Sri Lanka's military says land and sea clashes in the past day have left about 70 Tamil rebels dead. VOA's Steve Herman reports from New Delhi that the fighting in the east of the country comes before a widely anticipated push by government forces to try to wipe out the rebels in their northern stronghold.
Sri Lanka's military said the rebels were killed on land and at sea and that it destroyed three small camps belonging to the separatists.
The Liberation Tigers of Tamil Eelam rebels are fighting for a separate state in the island's north and east.
The director of the military's Media Center for National Security, Lakshman Hulugalle, says the latest casualties are part of a campaign to eradicate the insurgents in the eastern part of the country.
"Operations have been going on for the last couple of weeks. It is a thick jungle with caves. These people have been hiding under caves and inside caves, so we have been clearing this area," said Hulugalle.
Earlier, Sri Lanka's navy fought a sea battle with a cluster of rebel boats off Point Pedro, along the north-eastern coast of the country.
The military said five vessels were sunk and nine others damaged when a navy patrol boat came under attack from the fleet of LTTE boats. The navy said it did not lose a boat.
Military officials say they called in air support to destroy part of the enemy flotilla while the Army fired multi-barrel rockets at the rebel vessels.
There is no independent verification of the casualty figures. Both the government and the rebels are known to routinely inflate the enemy death toll.
Lakshman Hulugalle, at the military's media center, predicts that the rebels will be vanquished in the east within days.

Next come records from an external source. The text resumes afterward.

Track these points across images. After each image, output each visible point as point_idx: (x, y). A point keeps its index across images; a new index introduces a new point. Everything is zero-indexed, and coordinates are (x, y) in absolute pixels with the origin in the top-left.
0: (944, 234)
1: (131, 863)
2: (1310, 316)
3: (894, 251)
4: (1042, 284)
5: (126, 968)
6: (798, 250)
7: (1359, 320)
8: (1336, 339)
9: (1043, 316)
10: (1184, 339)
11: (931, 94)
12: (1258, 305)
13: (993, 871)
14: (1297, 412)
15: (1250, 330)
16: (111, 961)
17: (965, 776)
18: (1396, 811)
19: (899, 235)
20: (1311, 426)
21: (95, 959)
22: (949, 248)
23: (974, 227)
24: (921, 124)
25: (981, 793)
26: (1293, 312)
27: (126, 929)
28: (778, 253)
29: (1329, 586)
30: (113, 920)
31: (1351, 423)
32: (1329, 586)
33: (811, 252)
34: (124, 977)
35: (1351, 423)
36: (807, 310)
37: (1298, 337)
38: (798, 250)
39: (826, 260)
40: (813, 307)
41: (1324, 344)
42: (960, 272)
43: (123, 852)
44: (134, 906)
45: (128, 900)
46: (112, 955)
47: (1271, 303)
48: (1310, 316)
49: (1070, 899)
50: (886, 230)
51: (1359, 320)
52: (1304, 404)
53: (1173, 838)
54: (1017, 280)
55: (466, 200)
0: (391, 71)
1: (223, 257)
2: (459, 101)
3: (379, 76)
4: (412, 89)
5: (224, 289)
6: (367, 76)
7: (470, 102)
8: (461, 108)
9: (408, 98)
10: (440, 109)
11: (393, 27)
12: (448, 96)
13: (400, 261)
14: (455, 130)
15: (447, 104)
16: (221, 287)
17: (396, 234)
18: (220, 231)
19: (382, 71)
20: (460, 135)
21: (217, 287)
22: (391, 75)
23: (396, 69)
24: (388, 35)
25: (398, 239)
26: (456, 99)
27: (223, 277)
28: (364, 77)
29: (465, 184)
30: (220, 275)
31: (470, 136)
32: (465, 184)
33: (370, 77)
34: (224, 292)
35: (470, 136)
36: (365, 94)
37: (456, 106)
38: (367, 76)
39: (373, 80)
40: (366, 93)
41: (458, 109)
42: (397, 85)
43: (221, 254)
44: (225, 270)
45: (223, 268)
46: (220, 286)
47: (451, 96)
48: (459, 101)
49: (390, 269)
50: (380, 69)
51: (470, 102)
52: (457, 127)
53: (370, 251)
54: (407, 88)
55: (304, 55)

"After we clear and rehabilitate these areas the next step is to clear the north," he said
While there has been no comment from the LTTE on the latest fighting, it said earlier it would struggle to hold on to its territory after making what it called "tactical withdrawals."
An estimated 70,000 people have died during the past two decades in fighting between the government and the rebels. About 5,000 people have been killed since December 2005 when violence flared again, despite a three-year old ceasefire mediated by Norway.
The rebels have been waging a bloody campaign since 1983 to create an independent state for Sri Lanka's three million ethnic Tamils, who are mostly Hindus. The government is run by the majority Sinhalese, who are primarily Buddhists.